Friday, March 4, 2016

Into the Wild

6/50
Into the Wild
Jon Krakauer

The structure of the book and the biographical nature wasn’t what I was expecting when I opened it--I assumed that it was a memoir. It’s told in a sort of backwards way, working from his death backwards, but at the same time ends with him in Alaska. The storytelling had a “come full circle” way of ending.
Chapter 4 takes place in places I’ve been on the outskirts of my hometown of Kingman, Arizona. That was cool. The events were taking place a few months before I was born, but I’m the same age now that he is in the book, so that’s a little surreal.

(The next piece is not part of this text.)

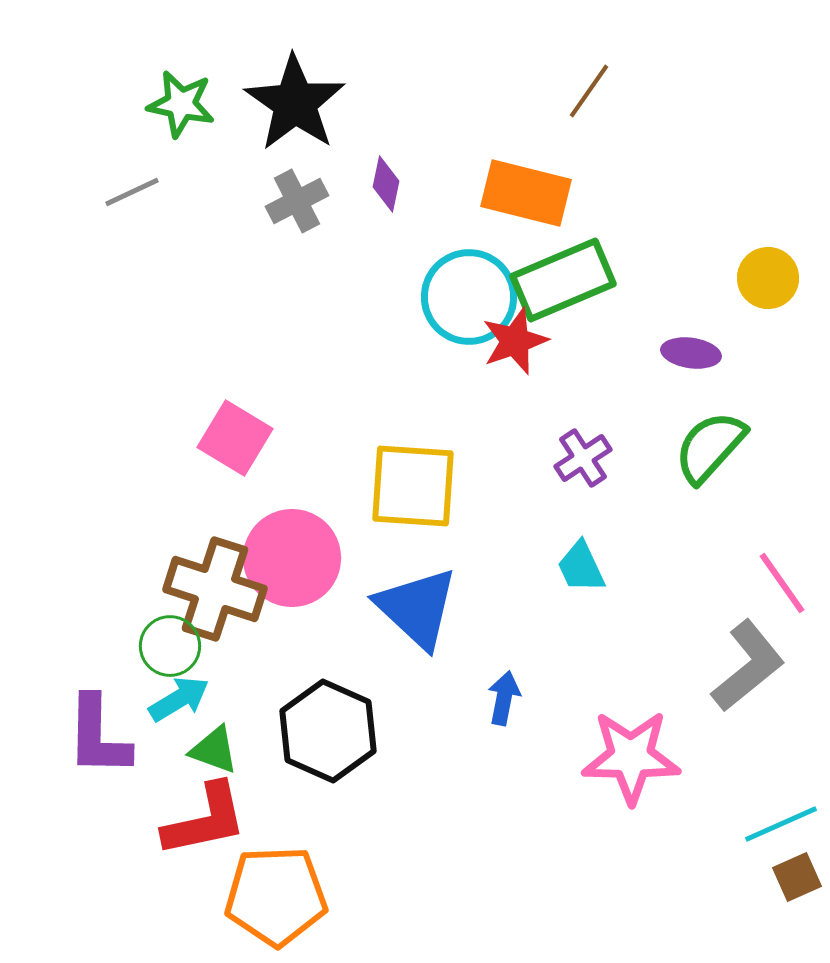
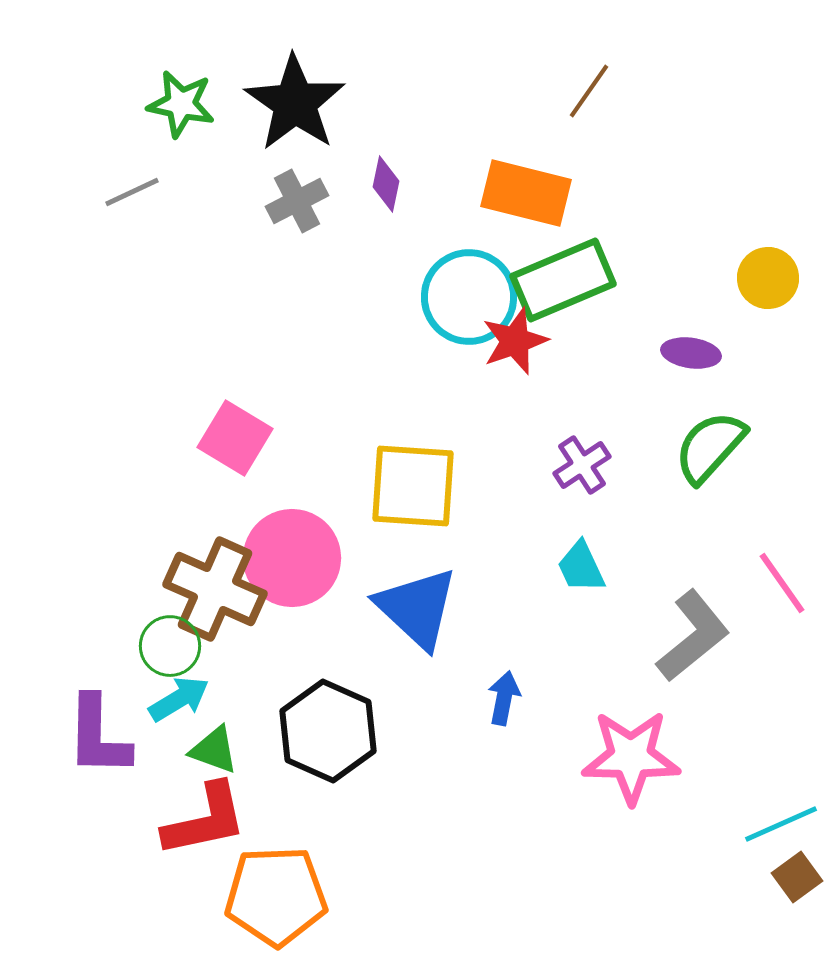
purple cross: moved 1 px left, 7 px down
brown cross: rotated 6 degrees clockwise
gray L-shape: moved 55 px left, 30 px up
brown square: rotated 12 degrees counterclockwise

Particularly insightful passages:
“It is easy, when you are young, to believe that what you desire is no less than what you deserve, to assume that if you want something badly enough, it is your God-given right to have it.”

“It is hardly unusual for a young man to be drawn to a pursuit considered reckless by his elders; engaging in risky behavior is a rite of passage in our culture no less than in most others. Danger has always held a certain allure. That, in large part, is why so many teenagers drive too fast and drink too much and take too many drugs, why it has always been so easy for nations to recruit young men to go to war. It can be argued that youthful derring-do is in fact evolutionarily adaptive, a behavior encoded in our genes.”

There’s a good deal about mountain climbing and adventure that didn’t really interest me. I think if I was a climber or more outdoorsy, it would have appealed to me more. I just don’t think I was the right audience for the story.

EDIT: I'm still thinking about this book weeks later, so on some unconscious level, it did leave an impression on me.